Work item
Return the listing verbatim, images left out.
------------------------------------
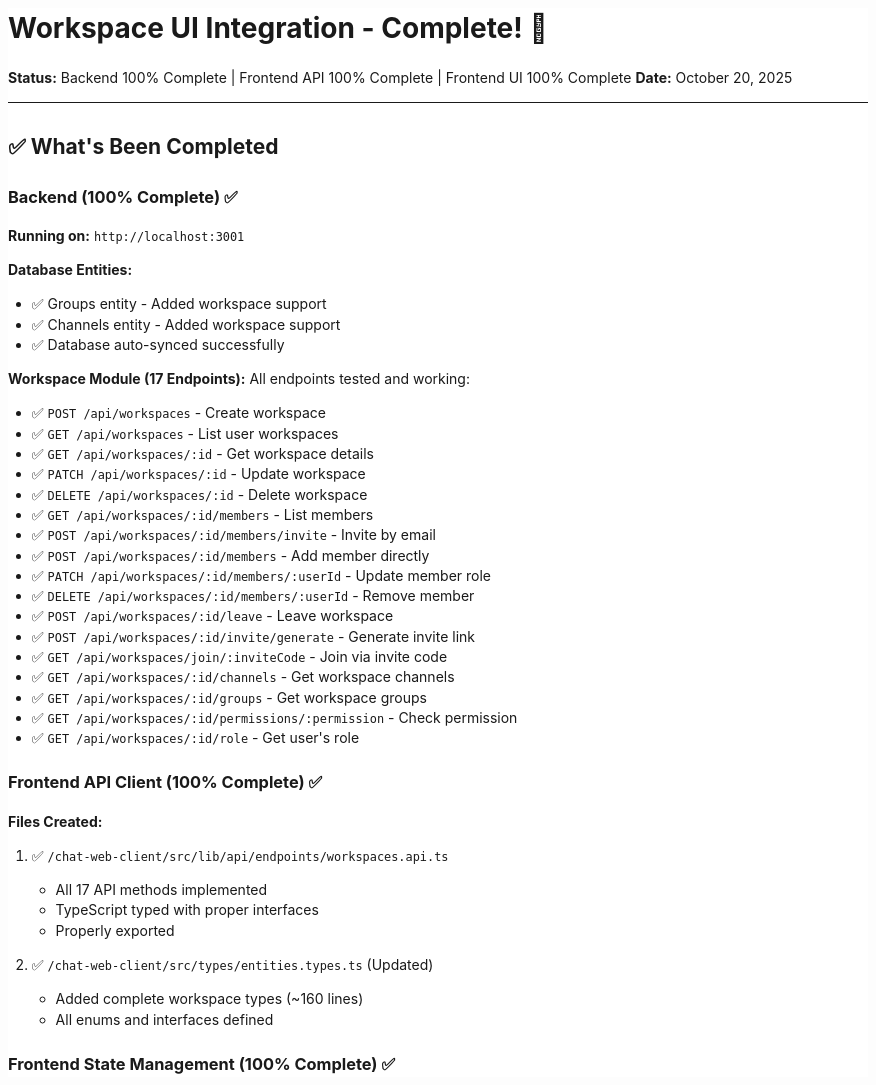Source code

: # Workspace UI Integration - Complete! 🎉

**Status:** Backend 100% Complete | Frontend API 100% Complete | Frontend UI 100% Complete
**Date:** October 20, 2025

---

## ✅ What's Been Completed

### Backend (100% Complete) ✅

**Running on:** `http://localhost:3001`

**Database Entities:**
- ✅ Groups entity - Added workspace support
- ✅ Channels entity - Added workspace support
- ✅ Database auto-synced successfully

**Workspace Module (17 Endpoints):**
All endpoints tested and working:
- ✅ `POST /api/workspaces` - Create workspace
- ✅ `GET /api/workspaces` - List user workspaces
- ✅ `GET /api/workspaces/:id` - Get workspace details
- ✅ `PATCH /api/workspaces/:id` - Update workspace
- ✅ `DELETE /api/workspaces/:id` - Delete workspace
- ✅ `GET /api/workspaces/:id/members` - List members
- ✅ `POST /api/workspaces/:id/members/invite` - Invite by email
- ✅ `POST /api/workspaces/:id/members` - Add member directly
- ✅ `PATCH /api/workspaces/:id/members/:userId` - Update member role
- ✅ `DELETE /api/workspaces/:id/members/:userId` - Remove member
- ✅ `POST /api/workspaces/:id/leave` - Leave workspace
- ✅ `POST /api/workspaces/:id/invite/generate` - Generate invite link
- ✅ `GET /api/workspaces/join/:inviteCode` - Join via invite code
- ✅ `GET /api/workspaces/:id/channels` - Get workspace channels
- ✅ `GET /api/workspaces/:id/groups` - Get workspace groups
- ✅ `GET /api/workspaces/:id/permissions/:permission` - Check permission
- ✅ `GET /api/workspaces/:id/role` - Get user's role

### Frontend API Client (100% Complete) ✅

**Files Created:**
1. ✅ `/chat-web-client/src/lib/api/endpoints/workspaces.api.ts`
   - All 17 API methods implemented
   - TypeScript typed with proper interfaces
   - Properly exported

2. ✅ `/chat-web-client/src/types/entities.types.ts` (Updated)
   - Added complete workspace types (~160 lines)
   - All enums and interfaces defined

### Frontend State Management (100% Complete) ✅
------------------------------------
Written reply
Source code

: # Workspace UI Integration - Complete! 🎉

**Status:** Backend 100% Complete | Frontend API 100% Complete | Frontend UI 100% Complete
**Date:** October 20, 2025

---

## ✅ What's Been Completed

### Backend (100% Complete) ✅

**Running on:** `http://localhost:3001`

**Database Entities:**
- ✅ Groups entity - Added workspace support
- ✅ Channels entity - Added workspace support
- ✅ Database auto-synced successfully

**Workspace Module (17 Endpoints):**
All endpoints tested and working:
- ✅ `POST /api/workspaces` - Create workspace
- ✅ `GET /api/workspaces` - List user workspaces
- ✅ `GET /api/workspaces/:id` - Get workspace details
- ✅ `PATCH /api/workspaces/:id` - Update workspace
- ✅ `DELETE /api/workspaces/:id` - Delete workspace
- ✅ `GET /api/workspaces/:id/members` - List members
- ✅ `POST /api/workspaces/:id/members/invite` - Invite by email
- ✅ `POST /api/workspaces/:id/members` - Add member directly
- ✅ `PATCH /api/workspaces/:id/members/:userId` - Update member role
- ✅ `DELETE /api/workspaces/:id/members/:userId` - Remove member
- ✅ `POST /api/workspaces/:id/leave` - Leave workspace
- ✅ `POST /api/workspaces/:id/invite/generate` - Generate invite link
- ✅ `GET /api/workspaces/join/:inviteCode` - Join via invite code
- ✅ `GET /api/workspaces/:id/channels` - Get workspace channels
- ✅ `GET /api/workspaces/:id/groups` - Get workspace groups
- ✅ `GET /api/workspaces/:id/permissions/:permission` - Check permission
- ✅ `GET /api/workspaces/:id/role` - Get user's role

### Frontend API Client (100% Complete) ✅

**Files Created:**
1. ✅ `/chat-web-client/src/lib/api/endpoints/workspaces.api.ts`
   - All 17 API methods implemented
   - TypeScript typed with proper interfaces
   - Properly exported

2. ✅ `/chat-web-client/src/types/entities.types.ts` (Updated)
   - Added complete workspace types (~160 lines)
   - All enums and interfaces defined

### Frontend State Management (100% Complete) ✅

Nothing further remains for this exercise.